¿Tecnología?, no es lo mío

   de Juan cabezuelo



   Siempre me he considerado un gran seguidor de la filosofía de Theodore John Kaczynsky (aunque su manifiesto me lo bajé en pdf por internet, curiosa paradoja), nunca me han gustado los ordenadores ni esas cosas, soy de ésos que miran al ordenador, el
ordenador lo miran a ellos y rezan por que no se rompa la tregua. Y es que la tecnología no es lo mío (o por lo menos, no lo era), de pequeño vi la película "CORTOCIRCUITO" y desde entonces crecí con la paranoia de que las máquinas conquistarían el mundo, y todo lo que tenía que ver con la informática me aterraba (vamos, que era el único niño que hubiese llorado si sus padres le hubiesen regalado una videoconsola, si existiesen en aquella época, claro), y es que por aquellos tiempos era muy feliz agujereándole el suelo a mi madre con mi peonza e intentando meter las canicas en un hoyo para hacer "GUA" (jodidas canicas, no fui capaz de meter ninguna en aquellos agujeros aunque fuesen igual de grandes que el gran cañón del colorado), la pelota de fútbol estaba pelada de recibir tantas patadas (incluso se llevó alguna que otra visita al zapatero para que le reforzase las costuras, porque en aquella época no te regalaban otra pelota si rompías la tuya así como así) y todos teníamos las rodillas peladas por subir a los árboles del parque o echarnos unas peleillas de vez en cuando, cosa que nos servía para impresionar a las niñas,  y si no lo conseguíamos, pues nos arrancábamos las costras de las rodillas delante suyo y asunto concluido.

  De niños (cuando yo lo fui) la vida era distinta, a partir de las cinco de la tarde o en los meses de vacaciones, podías ver grandes jaurías de pequeños cachorros humanos recorriendo las calles, husmeando e investigando todo lo que se encontraban a su alrededor, con las zapatillas cubiertas de barro y los bolsillos llenos de cualquier utensilio inútil que se hubiesen encontrado por el suelo y en los cuales sus imaginaciones encontraban mil y un uso.

   Hoy en día los niños dejan de ser niños para transformarse en el subproducto del producto, las calles están desiertas de ellos (vale, es una exageración) , se comunican por whatsaap aunque estén unos al lado de otros, el móvil se ha convertido en un miembro indispensable de sus cuerpos, en ellos encuentran música, cine, pornografía (joder, con lo que me costaba a mí esconder las revistas porno en mi habitación sin que las viera mi madre), vídeos,  información,  juegos y un largo y agonioso etcétera que los tiene esclavizados con sus caritas pegadas a esas putas pantallas.

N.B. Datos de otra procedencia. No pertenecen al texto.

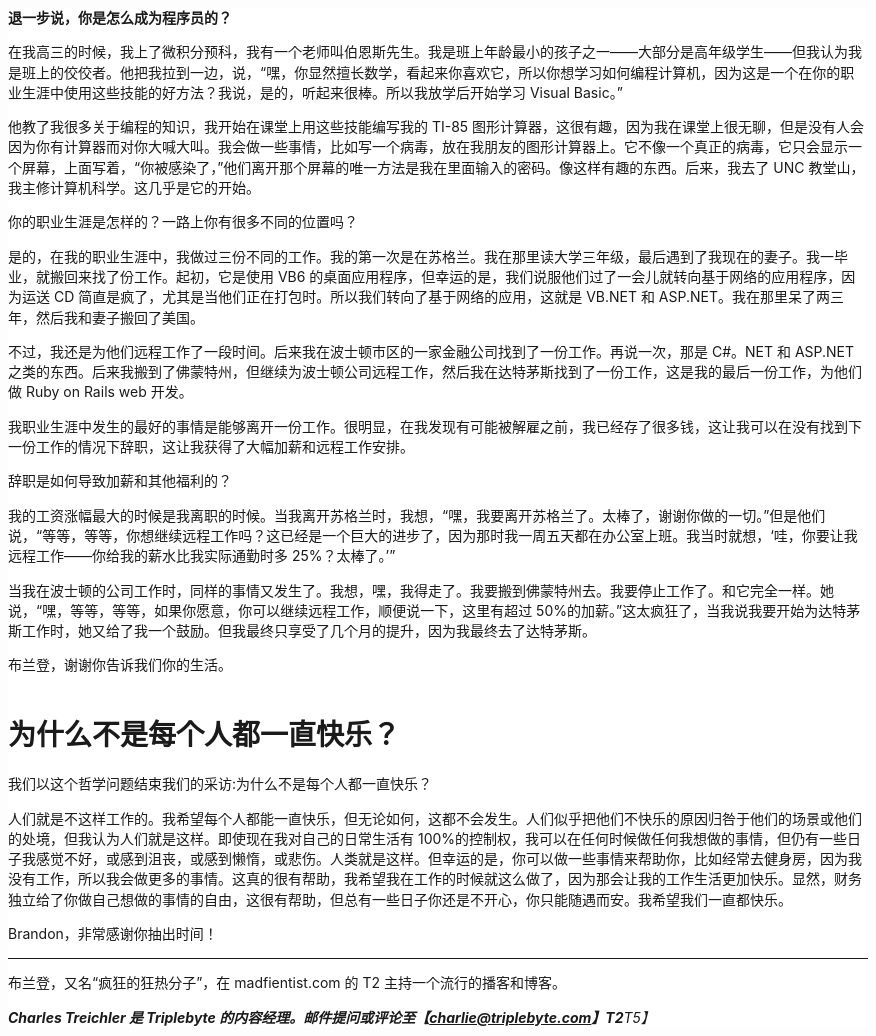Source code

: **退一步说，你是怎么成为程序员的？**

在我高三的时候，我上了微积分预科，我有一个老师叫伯恩斯先生。我是班上年龄最小的孩子之一——大部分是高年级学生——但我认为我是班上的佼佼者。他把我拉到一边，说，<q>嘿，你显然擅长数学，看起来你喜欢它，所以你想学习如何编程计算机，因为这是一个在你的职业生涯中使用这些技能的好方法？我说，是的，听起来很棒。所以我放学后开始学习 Visual Basic。</q>

他教了我很多关于编程的知识，我开始在课堂上用这些技能编写我的 TI-85 图形计算器，这很有趣，因为我在课堂上很无聊，但是没有人会因为你有计算器而对你大喊大叫。我会做一些事情，比如写一个病毒，放在我朋友的图形计算器上。它不像一个真正的病毒，它只会显示一个屏幕，上面写着，<q>你被感染了，</q>他们离开那个屏幕的唯一方法是我在里面输入的密码。像这样有趣的东西。后来，我去了 UNC 教堂山，我主修计算机科学。这几乎是它的开始。

你的职业生涯是怎样的？一路上你有很多不同的位置吗？

是的，在我的职业生涯中，我做过三份不同的工作。我的第一次是在苏格兰。我在那里读大学三年级，最后遇到了我现在的妻子。我一毕业，就搬回来找了份工作。起初，它是使用 VB6 的桌面应用程序，但幸运的是，我们说服他们过了一会儿就转向基于网络的应用程序，因为运送 CD 简直是疯了，尤其是当他们正在打包时。所以我们转向了基于网络的应用，这就是 VB.NET 和 ASP.NET。我在那里呆了两三年，然后我和妻子搬回了美国。

不过，我还是为他们远程工作了一段时间。后来我在波士顿市区的一家金融公司找到了一份工作。再说一次，那是 C#。NET 和 ASP.NET 之类的东西。后来我搬到了佛蒙特州，但继续为波士顿公司远程工作，然后我在达特茅斯找到了一份工作，这是我的最后一份工作，为他们做 Ruby on Rails web 开发。

我职业生涯中发生的最好的事情是能够离开一份工作。很明显，在我发现有可能被解雇之前，我已经存了很多钱，这让我可以在没有找到下一份工作的情况下辞职，这让我获得了大幅加薪和远程工作安排。

辞职是如何导致加薪和其他福利的？

我的工资涨幅最大的时候是我离职的时候。当我离开苏格兰时，我想，<q>嘿，我要离开苏格兰了。太棒了，谢谢你做的一切。</q>但是他们说，<q>等等，等等，你想继续远程工作吗？这已经是一个巨大的进步了，因为那时我一周五天都在办公室上班。我当时就想，<q>哇，你要让我远程工作——你给我的薪水比我实际通勤时多 25%？太棒了。</q></q>

当我在波士顿的公司工作时，同样的事情又发生了。我想，嘿，我得走了。我要搬到佛蒙特州去。我要停止工作了。和它完全一样。她说，“嘿，等等，等等，如果你愿意，你可以继续远程工作，顺便说一下，这里有超过 50%的加薪。”这太疯狂了，当我说我要开始为达特茅斯工作时，她又给了我一个鼓励。但我最终只享受了几个月的提升，因为我最终去了达特茅斯。

布兰登，谢谢你告诉我们你的生活。

# [](#why-isnt-everyone-happy-all-the-time)为什么不是每个人都一直快乐？

我们以这个哲学问题结束我们的采访:为什么不是每个人都一直快乐？

人们就是不这样工作的。我希望每个人都能一直快乐，但无论如何，这都不会发生。人们似乎把他们不快乐的原因归咎于他们的场景或他们的处境，但我认为人们就是这样。即使现在我对自己的日常生活有 100%的控制权，我可以在任何时候做任何我想做的事情，但仍有一些日子我感觉不好，或感到沮丧，或感到懒惰，或悲伤。人类就是这样。但幸运的是，你可以做一些事情来帮助你，比如经常去健身房，因为我没有工作，所以我会做更多的事情。这真的很有帮助，我希望我在工作的时候就这么做了，因为那会让我的工作生活更加快乐。显然，财务独立给了你做自己想做的事情的自由，这很有帮助，但总有一些日子你还是不开心，你只能随遇而安。我希望我们一直都快乐。

Brandon，非常感谢你抽出时间！

* * *

布兰登，又名“疯狂的狂热分子”，在 madfientist.com 的 T2 主持一个流行的播客和博客。

***Charles Treichler 是 Triplebyte 的内容经理。邮件提问或评论至【charlie@triplebyte.com】T2**T5】*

Los hogares se han convertido en una silenciosa y pesada losa donde después de cenar los miembros de la familia se aíslan cada uno en el ciberespacio de sus iPhones o ipads. Las conversaciones se han extinguido, el calor de la familia se busca en un perfil de Facebook y el "-Papá,  mira lo que hago-, -¡Muy bien cariño!-" ha degenerado a "-Papá, mira lo que me han mandado-, -Ahora no cariño, que me están mandando otra cosa-"; y no será que a lo mejor la culpa es un poco nuestra, que nos hemos dejado hipnotizar por este exótico y atrayente mundo de la tecnología personal y poco a poco hemos ido dejando a un lado a nuestros pobres niños hasta el punto que han encontrado la forma de llenar esa ausencia de cariño, esa necesidad de que alguien les haga caso, en el fondo de la pantalla de sus móviles. No sé, no me hagáis mucho caso, como ya os he dicho antes, esto de la tecnología no es lo mío... vaya, tengo que dejaros, ya se me ha descargado el último recopilatorio de Bob Dylan y tengo que meterlo en mi mp4 para escucharlo mañana de camino al trabajo mientras leo en mi eBook "cincuenta sombres de Grey" que me pasó ayer mi amiga en un pen (formato ePUB, claro)...¡Mierda, putos niños! seguro que me han contagiado ellos.